Stufenfahrten
Jüdisches Museum in Berlin – eine unvergessliche Erfahrung von Esat Kaan Dinc
W
as wir gleich am Dienstagmittag mitmachen mussten, war gewaltig. Wir wären unaufrichtig gegen uns selbst, würden wir es nicht mit dem Wort ‘gewaltig’ ausdrücken, denn an jenem Dienstagmittag hat man uns der deutsch-jüdischen Vergangenheit und deren einmaliger Grässlichkeit überantwortet. Und noch ehe man den Gleichgültigen spielen konnte, ist man zur Reflexion dessen, was sich ganz bösartig als Unmenschlichkeit des Jahrhunderts in die deutsche Geschichte eingeschlichen hat, verurteilt worden. Ja. Das jüdische Museum in Berlin-Kreuzberg war kein leicht zu schluckender Happen, sondern einer, der allen zunächst ganz unbeschwerlich die Kehle hinuntergerutscht ist und uns urplötzlich aber zu einem großen, dicken Kloß im Hals geworden ist.
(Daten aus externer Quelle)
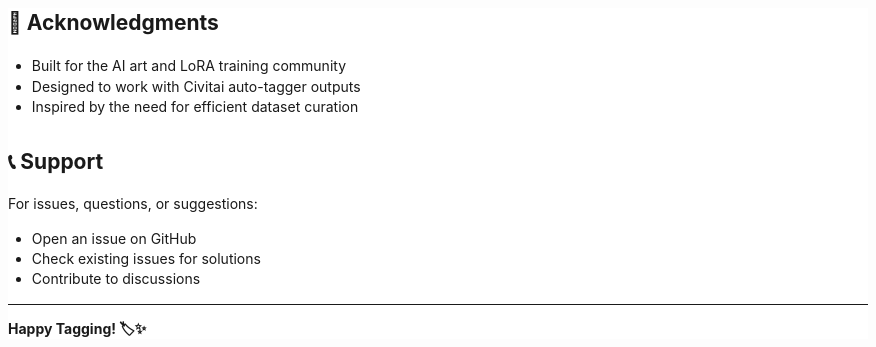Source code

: ## 🙏 Acknowledgments

- Built for the AI art and LoRA training community
- Designed to work with Civitai auto-tagger outputs
- Inspired by the need for efficient dataset curation

## 📞 Support

For issues, questions, or suggestions:
- Open an issue on GitHub
- Check existing issues for solutions
- Contribute to discussions

---

**Happy Tagging! 🏷️✨**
Eine Erfahrung, die in ihrer Heftigkeit alles Bisherige an jenem Mittag überstieg, war der sogenannte Memory Void, einer der symbolischen Leerräume im Libeskind-Bau (das aus Titanzink gebaute, neue der beiden Museumsgebäude). Im Memory Void befindlich: die Installation “Schalechet” (Hebräisch für gefallenes Laub), über 10.000 Gesichter mit aufgerissenen Mündern, aus schweren, runden Eisenplatten geschnitten, bedecken den Boden des Voids im Erdgeschoss. Es ist schwierig, Formulierbares aus dem Wahrgenommenen abzuleiten, ohne dabei in den Verdacht der Verharmlosung oder deskriptiven Versachlichung zu geraten. Doch einen Versuch wird man wohl oder übel wagen müssen: Die Gesichter und die ihnen ansehbare abrupte Verstummung als Ausdruck der Unmittelbarkeit des Schreckens, der über die Opfer von Krieg jeglicher Art hereingebrochen sein muss. Zynisch wird es, wenn man genau über diese Gesichter trampeln muss. Doch das sei auch irgendwie Sinn der Sache, ist uns mitgeteilt worden. Insgesamt eine Erfahrung, die sich in unser aller Gedächtnis niedergelegt hat, ohne jemals ausdringen zu können.